#### WHAT TO DO
A. According to the Flex4DHuman summary, what does the framework support for synchronized generation? List each one.
B. Reproduce the Flex4DHuman summary word for word from "- The framework" to "different reference views.".
C. Carry on with the Flex4DHuman summary from its last sentence.

One-sentence Summary
Built on Wan 2.1's 1.3B text-to-video model, Flex4DHuman is a multi-view video diffusion model that transforms monocular or sparse multi-view video into synchronized dense multi-view videos using relative camera-pose conditioning without explicit geometry priors, utilizing a five-axis positional encoding to enable downstream creation of dynamic 4D Gaussian splats while surpassing state-of-the-art methods on DNA-Rendering and ActorsHQ.
Key Contributions
- This work introduces Flex4DHuman, a multi-view video diffusion model adapted from Wan 2.1 that conditions generation on relative camera-pose positional encoding instead of explicit geometry priors like skeletons or depth maps. The architecture employs a five-axis positional encoding scheme to extend spatio-temporal RoPE with view indices and continuous SE(3) relative camera geometry.
- The framework supports flexible synchronized generation with monocular or variable sparse-view inputs, arbitrary target viewpoints, and temporal rollout capabilities. A three-stage curriculum training process ensures robust cross-view consistency and stable temporal performance across different reference views.
- Generated synchronized multi-view videos are sufficiently consistent for downstream dynamic 4D Gaussian Splatting reconstruction to create dynamic 3D assets from single static-camera recordings. Evaluation on DNA-Rendering and ActorsHQ benchmarks demonstrates that the method surpasses prior state-of-the-art approaches and generalizes to animal categories after mixed training.

#### SUPPLIED ENTRIES
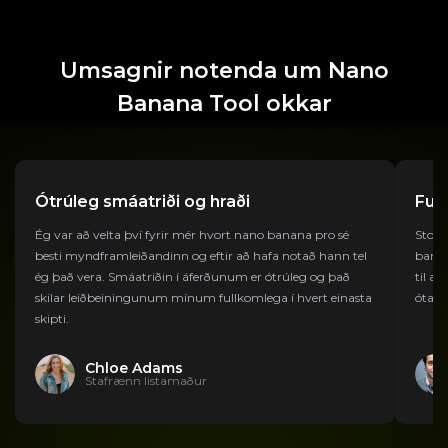
Umsagnir notenda um Nano
Banana Tool okkar
Ótrúleg smáatriði og hraði
Ful
Ég var að velta því fyrir mér hvort nano banana pro sé
Stofn
besti myndframleiðandinn og eftir að hafa notað hann tel
banan
ég það vera. Smáatriðin í áferðunum er ótrúleg og það
til a
skilar leiðbeiningunum mínum fullkomlega í hvert einasta
ótakm
skipti.
Chloe Adams
Stafrænn listamaður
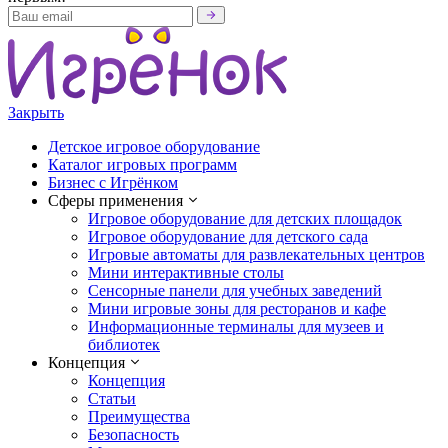
Закрыть
Детское игровое оборудование
Каталог игровых программ
Бизнес с Игрёнком
Сферы применения
Игровое оборудование для детских площадок
Игровое оборудование для детского сада
Игровые автоматы для развлекательных центров
Мини интерактивные столы
Сенсорные панели для учебных заведений
Мини игровые зоны для ресторанов и кафе
Информационные терминалы для музеев и
библиотек
Концепция
Концепция
Статьи
Преимущества
Безопасность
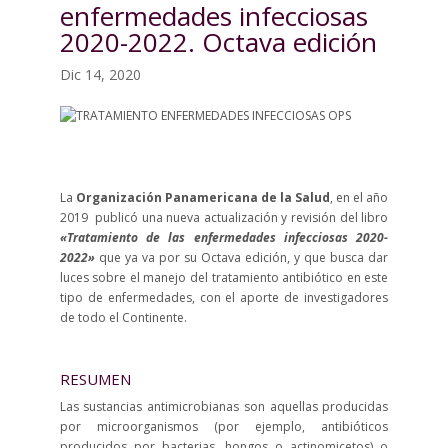
enfermedades infecciosas
2020-2022. Octava edición
Dic 14, 2020
La
Organización Panamericana de la Salud
, en el año
2019 publicó una nueva actualización y revisión del libro
«Tratamiento de las enfermedades infecciosas 2020-
2022»
que ya va por su Octava edición, y que busca dar
luces sobre el manejo del tratamiento antibiótico en este
tipo de enfermedades, con el aporte de investigadores
de todo el Continente.
RESUMEN
Las sustancias antimicrobianas son aquellas producidas
por microorganismos (por ejemplo, antibióticos
producidos por bacterias, hongos o actinomicetos) o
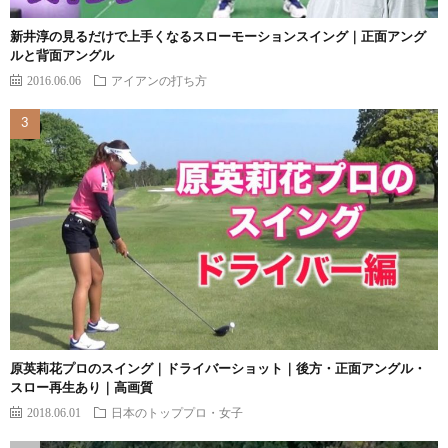
新井淳の見るだけで上手くなるスローモーションスイング｜正面アング
ルと背面アングル
2016.06.06
アイアンの打ち方
原英莉花プロのスイング｜ドライバーショット｜後方・正面アングル・
スロー再生あり｜高画質
2018.06.01
日本のトッププロ・女子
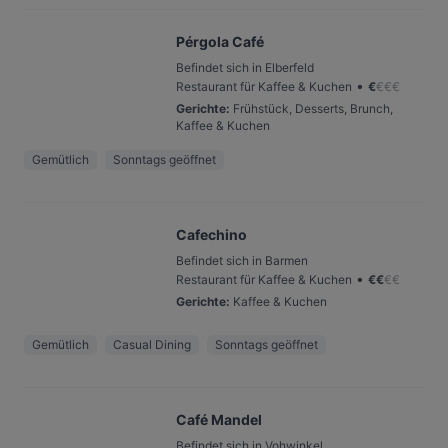
Pérgola Café
Befindet sich in Elberfeld
•
Restaurant für Kaffee & Kuchen
€
€
€
€
Gerichte
:
Frühstück, Desserts, Brunch,
Kaffee & Kuchen
Gemütlich
Sonntags geöffnet
Cafechino
Befindet sich in Barmen
•
Restaurant für Kaffee & Kuchen
€
€
€
€
Gerichte
:
Kaffee & Kuchen
Gemütlich
Casual Dining
Sonntags geöffnet
Café Mandel
Befindet sich in Vohwinkel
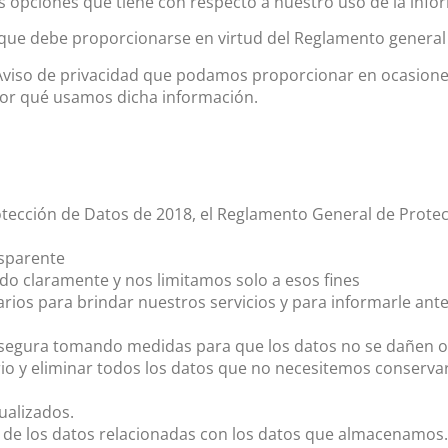
as opciones que tiene con respecto a nuestro uso de la info
n que debe proporcionarse en virtud del Reglamento general
ro Aviso de privacidad que podamos proporcionar en ocasio
por qué usamos dicha información.
tección de Datos de 2018, el Reglamento General de Protecc
nsparente
do claramente y nos limitamos solo a esos fines
s para brindar nuestros servicios y para informarle antes
segura tomando medidas para que los datos no se dañen o
 y eliminar todos los datos que no necesitemos conservar s
ualizados.
s de los datos relacionadas con los datos que almacenamos.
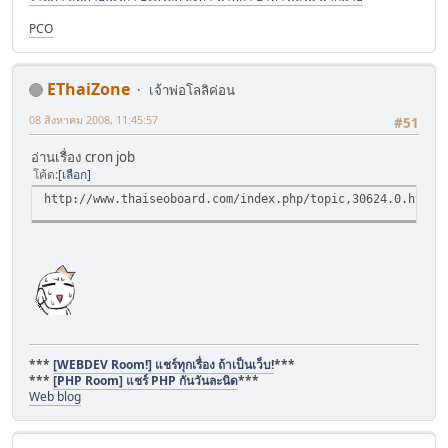
PCO
EThaiZone
เจ้าพ่อโลลิค่อน
08 สิงหาคม 2008, 11:45:57
#51
อ่านเรื่อง cron job
โค้ด
เลือก
http://www.thaiseoboard.com/index.php/topic,30624.0.html
***
[WEBDEV Room!] แชร์ทุกเรื่อง ถ้าเป็นเว็บ!
***
***
[PHP Room] แชร์ PHP กันวันละนิด
***
Web blog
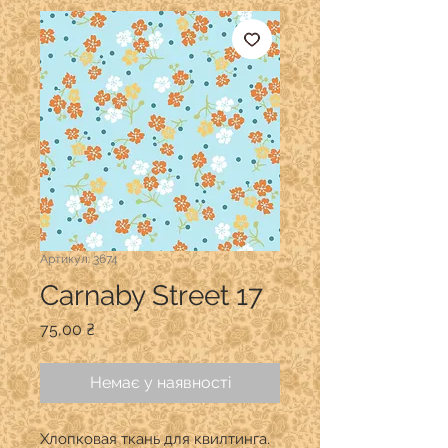
Артикул: 3674
Carnaby Street 17
Ціна
75,00 ₴
Немає у наявності
Хлопковая ткань для квилтинга.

#### REPLIES
A.
- Monocular or variable sparse-view inputs
- Arbitrary target viewpoints
- Temporal rollout capabilities

B.
- The framework supports flexible synchronized generation with monocular or variable sparse-view inputs, arbitrary target viewpoints, and temporal rollout capabilities. A three-stage curriculum training process ensures robust cross-view consistency and stable temporal performance across different reference views.

C.
Introduction
Generating synchronized multi-view videos is essential for reconstructing dynamic 4D assets used in simulation and AR. Existing methods typically rely on explicit geometry priors like skeletons or depth maps to condition diffusion models. These requirements propagate estimation errors and restrict generalization to human-specific models or fixed camera configurations. The authors introduce Flex4DHuman, a flexible multi-view video diffusion framework that removes the need for explicit geometry during training or inference. Instead, the model conditions generation on relative camera-pose encoding to synthesize consistent novel views from monocular or sparse inputs. This approach enables a direct pipeline from single-camera recordings to dynamic 4D Gaussian splats while generalizing to non-human subjects.
Dataset
-
Dataset Composition and Sources
- The authors utilize three multi-view video datasets: DNA-Rendering, ActorsHQ, and the Dynamic Furry Animals (DFA) dataset.
- DNA-Rendering contributes 1,038 human performance sequences from 548 identities captured with a 48-camera rig.
- ActorsHQ offers 14 sequences featuring 8 actors recorded with 160 cameras.
- The DFA dataset consists of 23 sequences across 9 animal species rendered from 36 to 72 camera viewpoints.
-
Caption Generation and Metadata
- Dense natural-language descriptions are generated for every sequence using Gemini 3 Flash.
- This workflow produces 25,031 captions with an average length of 268 words.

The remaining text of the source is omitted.